Qual sistema prepondera é função da urgência de cada decisão. Quando errar é menos grave que não decidir rápido, o sistema rápido decide.

Esse método decisório bifurcado, aparentemente confuso, é responsável pelo sucesso do Homo sapiens sobre espécies humanas extintas. Espécie que passasse por longa conjectura antes de reagir cada vez que uma fera atacasse seria/foi logo extinta. Por outro lado, até onde teríamos evoluído sem a capacidade de solução de problemas complexos, que o sistema analítico lento proporciona?

As pessoas têm diferentes tendências à angústia e à ansiedade e, portanto, diferentes percepções de urgência diante de situações objetivamente iguais. Sofrem também diferentes dificuldades para aprofundar-se em reflexões analíticas, conforme seus traumas, preconceitos, paixões, frustrações e recalques, que desencadeiam o ímpeto de decidir sem a devida deliberação racional.

Entre o indivíduo puramente racional, que pouco se apoia na intuição, e o que a quase tudo reage impetuosamente, inúmeras são as possíveis reações a informações e estímulos objetivamente idênticos.

Que isso tem que ver com democracia?

O ser humano vive agrupado por instinto. Como conviver com tantas variações legítimas da realidade?

A humanidade sempre se desentendeu, especialmente em sociedades em que todas as opiniões contam. Por milênios recorremos à guerra para impor nossa forma de pensar. A civilização avançou muito em tempos recentes (a 1.ª Guerra Mundial, há um século, nasceu de uma rixa!). Aprendemos que destruir o outro não faz preponderar nossas ideias, e o custo é alto demais. Aprendemos a argumentar e persuadir, a aceitar que nossa ideia nem sempre prevalece.

Chegamos enfim à democracia moderna como o pior sistema de governo, à exceção de todos os demais, conforme Winston Churchill.

Na democracia prevalece a maioria, mas protege-se a minoria. O poder é limitado e dividido. Eleitos, o Legislativo faz as leis e o Executivo dirige o governo. Cabe ao Judiciário soar o alarme quando, à luz da lei, outro Poder viola seu mandato. A Corte Suprema, guardiã da Constituição, é time formado ao longo do tempo por diversos presidentes da República e Senados, de forma a diluir a influência dos governantes sobre esse terceiro Poder.

A democracia brasileira é jovem. Estamos ainda experimentando a liberdade de opinião dos demais. Estamos aprendendo que, por melhores que nos pareçam nossas ideias e as do governante que elegemos, elas não podem ser impostas unilateralmente, por intimidação. Precisam passar por processo de escrutínio e aprovação que exige capacidade de persuasão.

Toda democracia – não só a nossa – é bagunçada, na medida em que, por definição, muitas vozes dissonantes devem ser ouvidas.

Há garantia de que o líder com as melhores ideias e a maior capacidade de executá-las seja eleito? Não! O ser humano se especializa em suas qualidades. É provável que o candidato mais carismático e persuasivo, portanto, com maior chance de ser eleito, não tenha de fato as melhores ideias nem grande capacidade executiva. A eleição de um candidato que reúna todas essas virtudes é excepcional.

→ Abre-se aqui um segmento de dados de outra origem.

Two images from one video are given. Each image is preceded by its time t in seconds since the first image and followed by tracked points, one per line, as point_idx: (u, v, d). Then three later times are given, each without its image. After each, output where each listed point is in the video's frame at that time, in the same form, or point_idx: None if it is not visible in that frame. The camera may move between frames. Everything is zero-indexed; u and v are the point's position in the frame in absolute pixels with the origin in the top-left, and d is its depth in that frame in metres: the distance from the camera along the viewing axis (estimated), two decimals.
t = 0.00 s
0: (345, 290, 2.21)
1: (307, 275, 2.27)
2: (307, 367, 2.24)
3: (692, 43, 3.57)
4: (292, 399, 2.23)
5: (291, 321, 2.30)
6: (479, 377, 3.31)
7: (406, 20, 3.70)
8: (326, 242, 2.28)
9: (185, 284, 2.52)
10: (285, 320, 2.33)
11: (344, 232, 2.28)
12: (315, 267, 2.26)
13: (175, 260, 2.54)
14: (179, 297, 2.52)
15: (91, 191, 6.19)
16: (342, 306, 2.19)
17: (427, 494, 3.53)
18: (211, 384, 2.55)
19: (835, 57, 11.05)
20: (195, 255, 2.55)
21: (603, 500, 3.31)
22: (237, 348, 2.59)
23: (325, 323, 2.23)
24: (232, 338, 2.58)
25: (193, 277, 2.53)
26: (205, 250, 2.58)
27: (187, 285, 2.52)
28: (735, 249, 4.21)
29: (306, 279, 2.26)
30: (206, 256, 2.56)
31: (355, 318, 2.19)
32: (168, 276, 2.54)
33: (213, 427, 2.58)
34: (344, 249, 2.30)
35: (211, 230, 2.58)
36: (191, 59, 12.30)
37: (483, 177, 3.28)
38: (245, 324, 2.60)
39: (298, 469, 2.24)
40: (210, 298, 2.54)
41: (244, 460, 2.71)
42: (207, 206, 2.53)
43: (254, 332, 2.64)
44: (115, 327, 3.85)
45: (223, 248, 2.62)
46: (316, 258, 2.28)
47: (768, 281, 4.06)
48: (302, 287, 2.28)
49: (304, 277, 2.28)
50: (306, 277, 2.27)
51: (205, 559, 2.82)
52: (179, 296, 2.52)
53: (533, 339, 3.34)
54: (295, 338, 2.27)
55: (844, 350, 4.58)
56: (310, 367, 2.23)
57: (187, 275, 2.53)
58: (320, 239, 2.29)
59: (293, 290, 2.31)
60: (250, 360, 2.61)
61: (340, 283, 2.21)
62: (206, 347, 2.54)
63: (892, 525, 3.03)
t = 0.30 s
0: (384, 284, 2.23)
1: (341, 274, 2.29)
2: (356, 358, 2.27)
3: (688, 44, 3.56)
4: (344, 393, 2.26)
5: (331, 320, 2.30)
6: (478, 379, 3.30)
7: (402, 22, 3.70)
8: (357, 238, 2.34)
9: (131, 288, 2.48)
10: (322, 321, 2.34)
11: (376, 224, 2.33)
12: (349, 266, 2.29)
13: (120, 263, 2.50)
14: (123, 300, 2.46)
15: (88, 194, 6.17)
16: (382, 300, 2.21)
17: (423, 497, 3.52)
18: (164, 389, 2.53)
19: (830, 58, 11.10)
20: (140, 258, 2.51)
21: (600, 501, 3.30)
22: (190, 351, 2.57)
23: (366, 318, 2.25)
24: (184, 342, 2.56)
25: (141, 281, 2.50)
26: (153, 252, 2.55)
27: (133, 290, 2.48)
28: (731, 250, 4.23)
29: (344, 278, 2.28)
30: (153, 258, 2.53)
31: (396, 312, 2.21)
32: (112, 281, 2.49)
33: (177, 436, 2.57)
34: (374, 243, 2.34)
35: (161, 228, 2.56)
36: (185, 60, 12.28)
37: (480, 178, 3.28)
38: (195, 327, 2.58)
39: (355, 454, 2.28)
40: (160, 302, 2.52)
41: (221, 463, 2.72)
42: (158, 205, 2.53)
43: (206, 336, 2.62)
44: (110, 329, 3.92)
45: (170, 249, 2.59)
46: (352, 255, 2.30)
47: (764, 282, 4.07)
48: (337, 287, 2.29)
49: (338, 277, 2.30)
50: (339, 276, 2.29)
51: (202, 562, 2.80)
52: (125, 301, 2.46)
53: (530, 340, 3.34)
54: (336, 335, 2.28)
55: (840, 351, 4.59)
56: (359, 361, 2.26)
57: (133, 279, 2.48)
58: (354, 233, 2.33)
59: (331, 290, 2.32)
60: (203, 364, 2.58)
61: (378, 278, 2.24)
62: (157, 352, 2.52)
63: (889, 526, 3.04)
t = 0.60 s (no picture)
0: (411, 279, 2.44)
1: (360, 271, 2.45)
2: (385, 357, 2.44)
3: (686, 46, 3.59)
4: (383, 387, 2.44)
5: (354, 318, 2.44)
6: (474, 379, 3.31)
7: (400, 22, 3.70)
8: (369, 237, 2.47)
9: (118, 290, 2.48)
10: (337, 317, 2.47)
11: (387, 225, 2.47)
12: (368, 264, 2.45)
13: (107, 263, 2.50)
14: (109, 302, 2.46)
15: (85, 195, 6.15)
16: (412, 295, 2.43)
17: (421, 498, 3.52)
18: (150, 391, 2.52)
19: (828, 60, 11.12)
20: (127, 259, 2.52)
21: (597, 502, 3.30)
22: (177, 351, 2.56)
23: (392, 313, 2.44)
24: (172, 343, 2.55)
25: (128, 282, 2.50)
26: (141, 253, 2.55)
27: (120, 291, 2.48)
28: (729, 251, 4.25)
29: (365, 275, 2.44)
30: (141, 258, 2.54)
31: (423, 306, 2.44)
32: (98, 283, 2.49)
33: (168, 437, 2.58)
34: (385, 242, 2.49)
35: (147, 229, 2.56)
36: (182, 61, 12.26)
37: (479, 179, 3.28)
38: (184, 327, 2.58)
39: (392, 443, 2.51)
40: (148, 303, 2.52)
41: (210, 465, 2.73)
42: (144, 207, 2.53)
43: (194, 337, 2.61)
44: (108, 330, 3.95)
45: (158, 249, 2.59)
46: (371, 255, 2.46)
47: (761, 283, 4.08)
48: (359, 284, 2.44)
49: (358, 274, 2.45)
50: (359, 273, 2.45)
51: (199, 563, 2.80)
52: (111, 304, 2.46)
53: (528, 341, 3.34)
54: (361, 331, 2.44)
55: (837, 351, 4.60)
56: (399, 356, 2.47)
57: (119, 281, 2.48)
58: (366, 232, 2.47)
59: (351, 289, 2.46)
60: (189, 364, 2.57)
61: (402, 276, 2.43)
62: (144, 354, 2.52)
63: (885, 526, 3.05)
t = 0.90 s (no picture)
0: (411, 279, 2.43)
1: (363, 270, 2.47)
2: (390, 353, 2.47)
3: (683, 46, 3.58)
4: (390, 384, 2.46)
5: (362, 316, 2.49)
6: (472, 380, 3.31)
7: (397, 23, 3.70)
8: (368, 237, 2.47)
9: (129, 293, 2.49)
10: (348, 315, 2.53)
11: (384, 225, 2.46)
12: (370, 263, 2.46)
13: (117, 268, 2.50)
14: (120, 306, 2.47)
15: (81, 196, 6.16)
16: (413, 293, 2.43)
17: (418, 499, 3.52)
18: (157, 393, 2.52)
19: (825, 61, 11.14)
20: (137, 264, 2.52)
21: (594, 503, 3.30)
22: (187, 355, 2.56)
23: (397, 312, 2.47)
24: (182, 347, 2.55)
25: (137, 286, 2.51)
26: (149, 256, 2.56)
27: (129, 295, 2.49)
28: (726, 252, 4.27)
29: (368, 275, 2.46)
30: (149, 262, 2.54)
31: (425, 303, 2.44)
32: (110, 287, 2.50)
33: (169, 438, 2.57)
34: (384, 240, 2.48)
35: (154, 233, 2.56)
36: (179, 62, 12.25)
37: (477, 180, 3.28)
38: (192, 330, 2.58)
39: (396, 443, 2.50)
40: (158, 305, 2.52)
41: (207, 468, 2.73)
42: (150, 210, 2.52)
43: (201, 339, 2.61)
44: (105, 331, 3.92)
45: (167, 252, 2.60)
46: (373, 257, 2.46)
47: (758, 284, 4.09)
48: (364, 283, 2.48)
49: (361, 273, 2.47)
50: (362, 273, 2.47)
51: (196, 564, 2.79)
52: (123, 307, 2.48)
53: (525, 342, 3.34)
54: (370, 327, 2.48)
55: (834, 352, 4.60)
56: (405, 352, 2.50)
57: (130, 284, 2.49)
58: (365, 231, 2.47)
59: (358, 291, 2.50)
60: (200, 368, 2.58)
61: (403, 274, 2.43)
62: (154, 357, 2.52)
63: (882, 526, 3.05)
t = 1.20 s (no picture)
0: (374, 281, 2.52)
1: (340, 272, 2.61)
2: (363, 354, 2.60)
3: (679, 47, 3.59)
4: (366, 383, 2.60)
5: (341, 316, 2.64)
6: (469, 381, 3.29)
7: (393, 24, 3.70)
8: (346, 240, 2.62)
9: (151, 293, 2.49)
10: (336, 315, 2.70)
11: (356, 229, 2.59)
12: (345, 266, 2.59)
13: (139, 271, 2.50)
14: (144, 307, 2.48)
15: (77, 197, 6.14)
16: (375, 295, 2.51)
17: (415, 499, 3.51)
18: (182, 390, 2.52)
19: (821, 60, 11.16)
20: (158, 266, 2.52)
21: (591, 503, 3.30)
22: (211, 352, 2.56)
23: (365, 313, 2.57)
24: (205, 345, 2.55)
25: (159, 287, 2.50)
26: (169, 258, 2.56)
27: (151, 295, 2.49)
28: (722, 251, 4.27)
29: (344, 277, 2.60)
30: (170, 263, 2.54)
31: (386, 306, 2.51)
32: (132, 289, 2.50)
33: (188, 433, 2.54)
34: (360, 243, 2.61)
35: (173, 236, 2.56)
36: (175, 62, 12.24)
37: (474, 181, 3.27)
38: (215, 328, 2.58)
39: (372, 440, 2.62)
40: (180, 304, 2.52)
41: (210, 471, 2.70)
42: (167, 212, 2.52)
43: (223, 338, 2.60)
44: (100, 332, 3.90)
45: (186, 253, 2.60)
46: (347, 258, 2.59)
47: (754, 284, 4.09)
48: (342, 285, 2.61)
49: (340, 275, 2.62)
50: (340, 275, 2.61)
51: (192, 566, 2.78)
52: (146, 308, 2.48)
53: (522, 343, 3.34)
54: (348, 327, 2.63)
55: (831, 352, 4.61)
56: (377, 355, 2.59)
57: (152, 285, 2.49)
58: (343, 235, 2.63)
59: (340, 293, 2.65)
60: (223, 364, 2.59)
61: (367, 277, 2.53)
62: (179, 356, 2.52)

Não devemos desesperar cada vez que um governante toma decisão de que discordamos, ou refutar instituições que sustentam o delicado equilíbrio democrático. Eles ou nós, ou nós e eles podemos estar errados.

Ao aceitar que não pensamos todos igual e que não sou necessariamente quem está sempre certo, abro brecha para aceitação e tolerância da ideia alheia. Percebo que a coexistência de ideias divergentes é essencial à nossa capacidade de vier em grupo, em paz.

Menos ruim que viver em conflito é viver sob comando de líderes escolhidos democraticamente que, apesar de pouco qualificados, estão sujeitos aos freios e contrapesos que protegem de abusos também as minorias.

Essenciais são a transparência das ações do governo, a ampla liberdade de imprensa para desafiar suas decisões, o império da lei acima de tudo, a prerrogativa de discutir abertamente e a cada quatro anos reformular a composição do governo pelo voto livre. Essa conscientização nos afastará do radicalismo que se apossou dos espíritos e nos levará a rejeitar a demagogia que nos usa como massa de manobra no embate de interesses que não nos pertencem. E dará espaço para a democracia amadurecer no Brasil.